Cris LaBossiere

Cris LaBossiere
Strength training and mountain biking. My two favorites

Wednesday, October 9, 2013

Is sitting time killing us?

Lot's of headlines over the past few years about the idea that the more we sit, the sicker we'll get and the closer to death we'll be.

I've got a bit of a problem with this.

It's true; lots of research has found that the more time we sit doing nothing, the greater risk we are at of dying, even if we're otherwise physically active and fit outside of our sitting time.

However, there is hardly scientific consensus that short or moderate sitting time is hard-core bad for our health if we're otherwise physically fit and a healthy weight.

I looked at how much time I spend sitting each week compared to exercising.  I spend more time sitting.  I don't sit for 4, 5, or 10 hours at time.  I rarely sit for more than 45 minutes straight; but I sit more than I train.

Yet I continue to make gains in the gym, I get better at riding my bike.  My blood pressure is very healthy, cholesterol is about as low as it can get in the healthy range. I would prefer to have more time to be active, and would be better off for it, however, after a decade of having more sit time in my daily work, I have no health issues that would relate to sitting time.

Of course there is no way my personal experience can be a useful reference for a population.  What I'm trying to do is tone down the 'world coming to an end' message that is being touted in regards to sitting time being unhealthy. It's far less healthy to sit all day compared to being active, don't get me wrong.  But you're not going to die next week because you sat too long this week.

Take a look at conclusions from these studies:

Association between various sedentary behaviours and all-cause, cardiovascular disease and cancer mortality: the Multiethnic Cohort Study. 2013

Conclusion:  Leisure time spent sitting, particularly watching television, may increase overall and cardiovascular mortality. Sitting at work or during transportation was not related to mortality.
Desk-based occupational sitting patterns: weight-related health outcomes 2013

Conclusion: High levels of desk-based sitting time were associated with an increased likelihood of negative weight-related health outcomes, whereas frequency of getting up from sitting at the desk was not.

 Physical Activity and Screen Time in Metabolically Healthy Obese Phenotypes in Adolescents and Adults. 2013

This study showed that physical activity, but not sitting time, explained why overweight people with fewer health issues had fewer health issues compared to other overweight people with health issues.  So both groups sat about the same amount of sitting time, but those who were more physically active outside of sitting time developed fewer health problems.

Are Sitting Occupations Associated with Increased All-Cause, Cancer, and Cardiovascular Disease Mortality Risk? A Pooled Analysis of Seven British Population Cohorts. 2013

Conclusion: Sitting occupations are linked to increased risk for all-cause and cancer mortality in women only, but no such associations exist for cardiovascular mortality in men or women.

Sitting time and cardiometabolic risk in US adults: associations by sex, race, socioeconomic status and activity level. 2013

Conclusion: Self-reported sitting time was associated with adverse cardiometabolic risk factors consistently across sex and race groups in a representative US sample, independent of other risk factors. Excessive sitting warrants a public health concern.

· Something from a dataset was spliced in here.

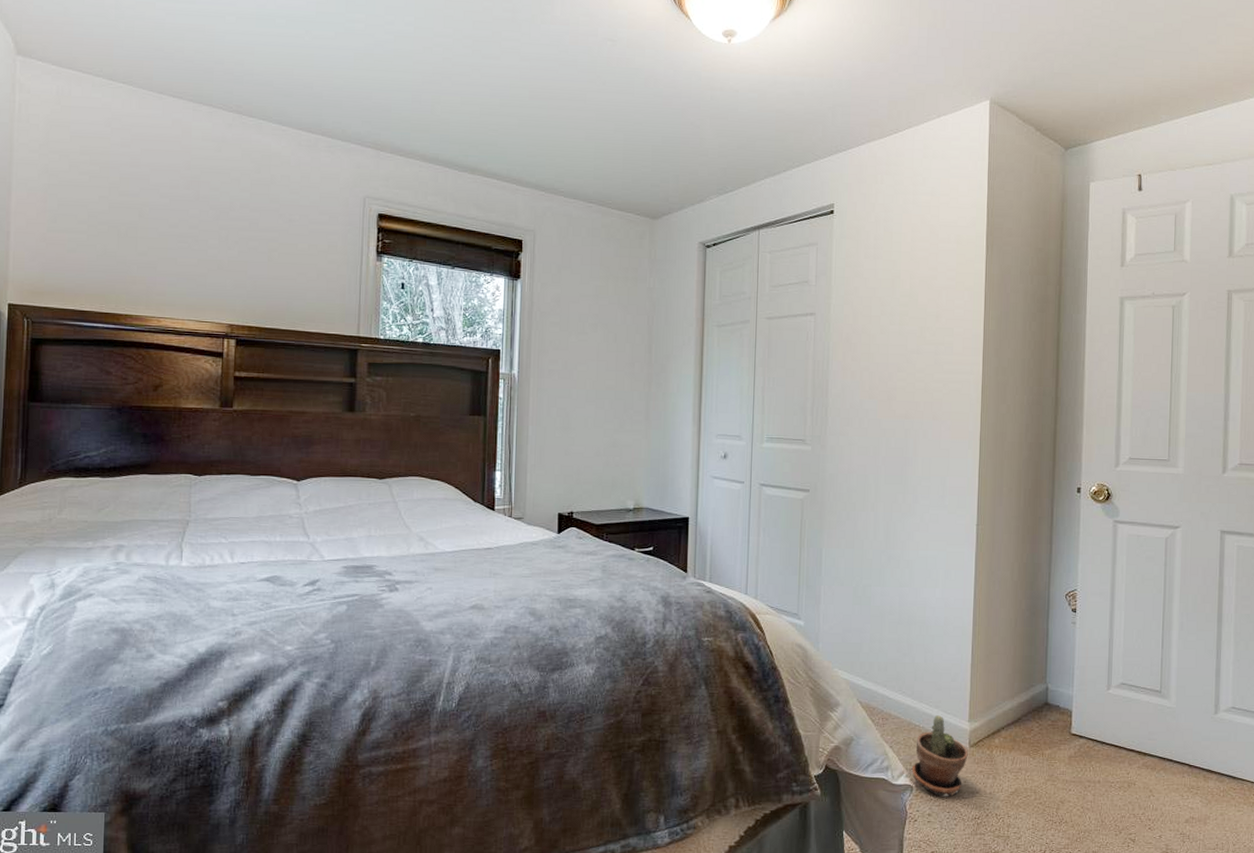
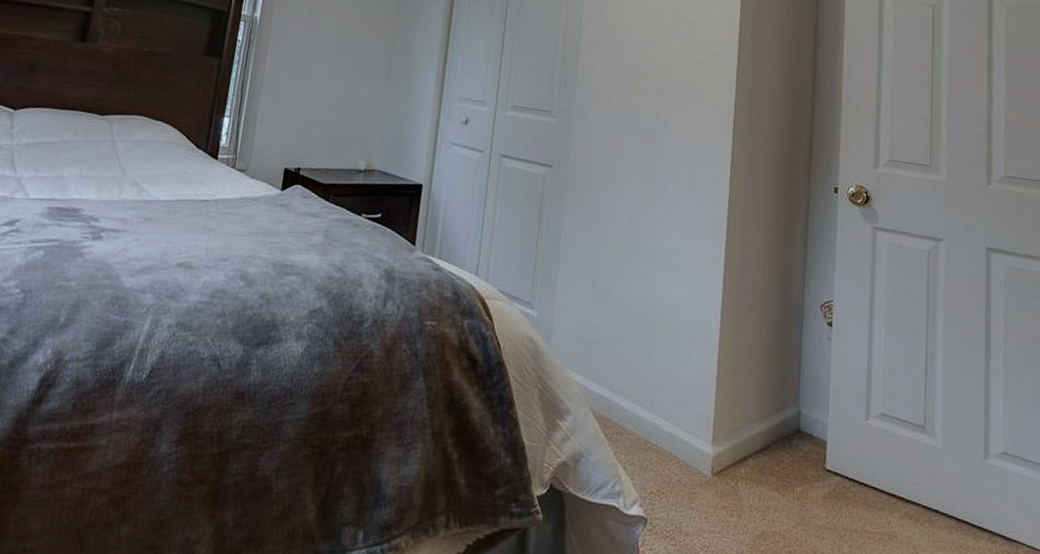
potted plant: present [911,715,968,797] -> none [646,434,710,535]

What's the take-home from all this?

As you can see, some of the studies show no significant health issues related to sitting.  Some show that risks are higher for woman, some show risk for everyone, even if you're physically active outside sitting time. Other studies I've read showed that more physical activity reduces all cause mortality; this is what we're used to seeing.  This remains true, but sit time may reduce the total health effects of otherwise healthy living, especially for woman.

Daily physical activity is really important for our health, too much sitting can be unhealthy, but it's not like living healthy is completely undone by merely sitting.

The bone density, muscle strength, cardiovascular fitness, and flexibility we gain from an active lifestyle outside our work time does benefit us so don't feel like because your job involves sitting you might as well give up.

I'm not saying ignore this new and somewhat unclear understanding of the adverse health effects of sitting too long, I'm saying pay attention to it, but don't fall for the hyped headlines.

Avoid sitting for prolonged periods.  From the research that has been done, it seems like sitting more than 5 to 10 hours a day is the worst.. A lot of this will be because if you sit that long, there is very little time left in the day to be active, and it would be very easy to overeat because total caloric expenditure for the day will be quite low when you sit all day compared to being active.

Some research is indicating that prolonged sitting may contribute to insulin resistance, but other studies show that sitting time for normal weight fit people does not contribute to insulin resistance.

For your overall health, I would be more interested in reducing body fat if overweight, changing what you eat, how much you exercise overall, and working on the behavior changes that allow you to feel passionate about making healthy choices.

For the sitting thing.. it makes sense to avoid sitting for long periods.  Get up and walk around, stretch for a few minutes, change what you're doing for a few minutes every 15 to 45 minutes.  Studies show workplace efficiency, cognition levels, and ability to focus, are all increased by taking frequent short breaks from your main task.

Be concerned with how much you sit.  Be more concerned with how much you eat, and how much exercise (including vigorous exercise) you get.